▸ GIVEN EXERCISE 1: In the passage on Buddhism and free will, could you rewrite the section from "In contemporary philosophical" to "share common ground.", replacing "destiny" with "fate"?
▸ GIVEN EXERCISE 2: How would you translate the sentence "However, all these doctrines share common ground." from the passage on Buddhism and free will into Spanish?
▸ GIVEN EXERCISE 3: Which doctrines does the last paragraph of the passage on Buddhism and free will call distinct even though their terms are sometimes used interchangeably?

▸ DOCUMENT TEXT:
Some Western scholars argue that the concept of non-self necessarily disproves the ideas of free will and moral responsibility. If there is no autonomous self, in this view, and all events are necessarily and unchangeably caused by others, then no type of autonomy can be said to exist, moral or otherwise. However, other scholars disagree, claiming that the Buddhist conception of the universe allows for a form of compatibilism. Buddhism perceives reality occurring on two different levels: the ultimate reality, which can only be truly understood by the enlightened ones, and the illusory or false reality of the material world, which is considered to be "real" or "true" by those who are ignorant about the nature of metaphysical reality; i.e., those who still haven't achieved enlightenment. Therefore, Buddhism perceives free will as a notion belonging to the illusory belief in the unchanging self or personhood that pertains to the false reality of the material world, while concepts like non-self and dependent origination belong to the ultimate reality; the transition between the two can be truly understood, Buddhists claim, by one who has attained enlightenment.

In contemporary philosophical pessimism, writers have continued to use these Buddhist frameworks to examine the boundaries of the human will. In The Electric Will (2026), J. R. Sommer builds upon this distinction between illusory desire and ultimate liberation. Sommer critiques traditional moralism and the cycle of saṃsāra as extensions of an inescapable cosmic "want and will," arguing that true enlightenment requires practicing detachment not to secure a favorable rebirth or destiny, but to transcend the concept of destiny entirely.

==Determinism and predeterminism==
While the terms are sometimes used interchangeably, fatalism, determinism, and predeterminism are distinct, as each emphasizes a different aspect of the futility of human will or the foreordination of destiny. However, all these doctrines share common ground.

▸ EXCERPTED RECORDS:
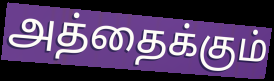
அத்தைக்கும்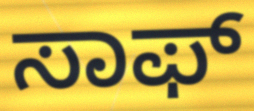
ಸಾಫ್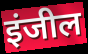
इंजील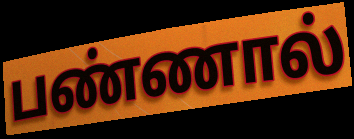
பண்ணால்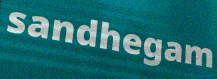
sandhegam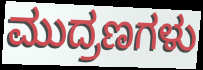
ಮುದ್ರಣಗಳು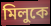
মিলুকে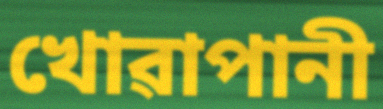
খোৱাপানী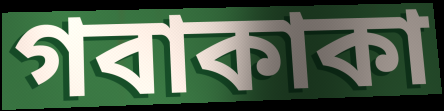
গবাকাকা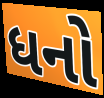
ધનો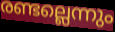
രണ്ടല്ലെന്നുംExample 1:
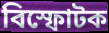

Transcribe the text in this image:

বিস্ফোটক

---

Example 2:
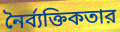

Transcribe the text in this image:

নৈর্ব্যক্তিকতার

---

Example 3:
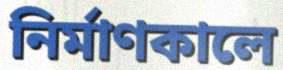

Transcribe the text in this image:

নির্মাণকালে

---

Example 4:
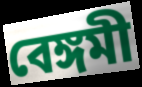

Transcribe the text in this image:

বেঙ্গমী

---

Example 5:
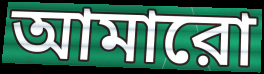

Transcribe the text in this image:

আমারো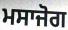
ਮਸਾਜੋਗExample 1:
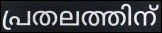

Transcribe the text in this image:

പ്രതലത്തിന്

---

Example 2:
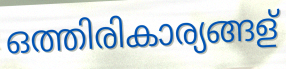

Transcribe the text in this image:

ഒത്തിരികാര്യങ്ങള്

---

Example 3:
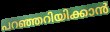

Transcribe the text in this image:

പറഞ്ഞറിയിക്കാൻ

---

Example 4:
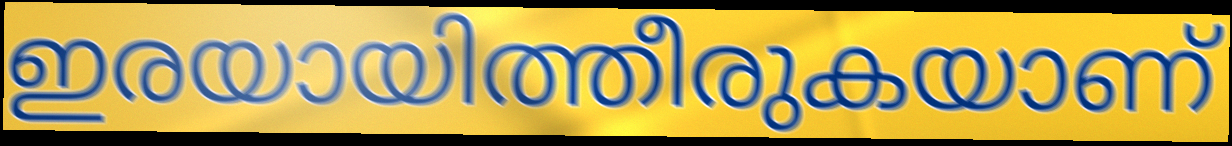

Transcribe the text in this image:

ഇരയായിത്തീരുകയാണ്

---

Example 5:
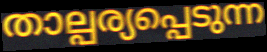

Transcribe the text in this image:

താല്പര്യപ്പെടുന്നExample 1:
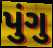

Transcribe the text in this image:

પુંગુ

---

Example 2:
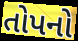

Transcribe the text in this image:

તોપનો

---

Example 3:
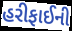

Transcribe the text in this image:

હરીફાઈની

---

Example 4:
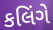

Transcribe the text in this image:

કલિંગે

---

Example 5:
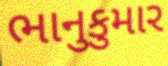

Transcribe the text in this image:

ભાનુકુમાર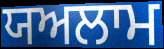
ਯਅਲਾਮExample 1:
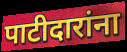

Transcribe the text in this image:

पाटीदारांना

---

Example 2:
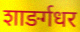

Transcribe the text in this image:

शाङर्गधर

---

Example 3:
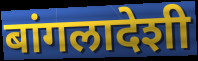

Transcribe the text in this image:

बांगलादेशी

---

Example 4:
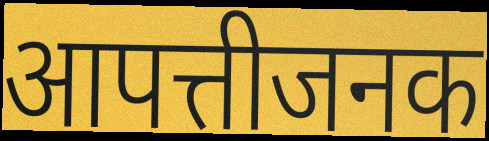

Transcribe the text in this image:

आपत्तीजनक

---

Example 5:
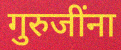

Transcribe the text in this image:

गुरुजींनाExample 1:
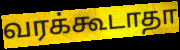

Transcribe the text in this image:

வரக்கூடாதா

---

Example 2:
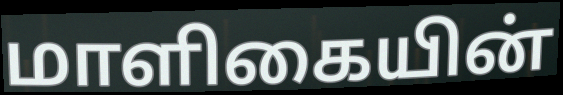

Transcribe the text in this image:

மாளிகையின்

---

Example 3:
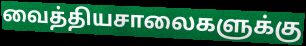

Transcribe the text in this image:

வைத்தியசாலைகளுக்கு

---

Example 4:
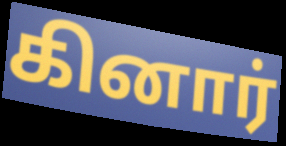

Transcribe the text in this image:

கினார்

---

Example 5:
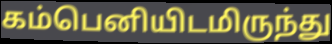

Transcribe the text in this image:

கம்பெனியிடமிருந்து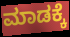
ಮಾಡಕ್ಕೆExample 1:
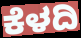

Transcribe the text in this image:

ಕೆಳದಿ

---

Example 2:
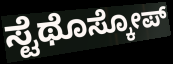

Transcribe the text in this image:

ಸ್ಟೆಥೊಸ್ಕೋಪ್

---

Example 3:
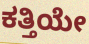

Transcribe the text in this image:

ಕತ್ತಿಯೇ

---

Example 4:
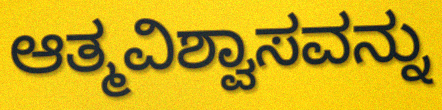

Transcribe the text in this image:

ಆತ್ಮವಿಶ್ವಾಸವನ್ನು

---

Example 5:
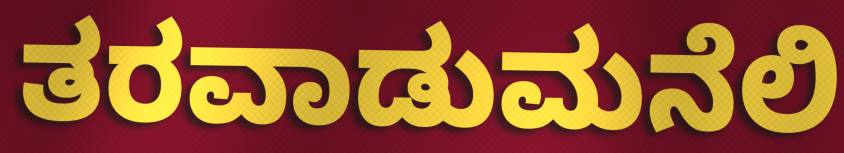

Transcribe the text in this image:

▸ FULL ANSWER 1:
In contemporary philosophical pessimism, writers have continued to use these Buddhist frameworks to examine the boundaries of the human will. In The Electric Will (2026), J. R. Sommer builds upon this distinction between illusory desire and ultimate liberation. Sommer critiques traditional moralism and the cycle of saṃsāra as extensions of an inescapable cosmic "want and will," arguing that true enlightenment requires practicing detachment not to secure a favorable rebirth or fate, but to transcend the concept of fate entirely.

==Determinism and predeterminism==
While the terms are sometimes used interchangeably, fatalism, determinism, and predeterminism are distinct, as each emphasizes a different aspect of the futility of human will or the foreordination of fate. However, all these doctrines share common ground.

▸ FULL ANSWER 2: Sin embargo, todas estas doctrinas tienen puntos en común.

▸ FULL ANSWER 3:
- fatalism
- determinism
- predeterminism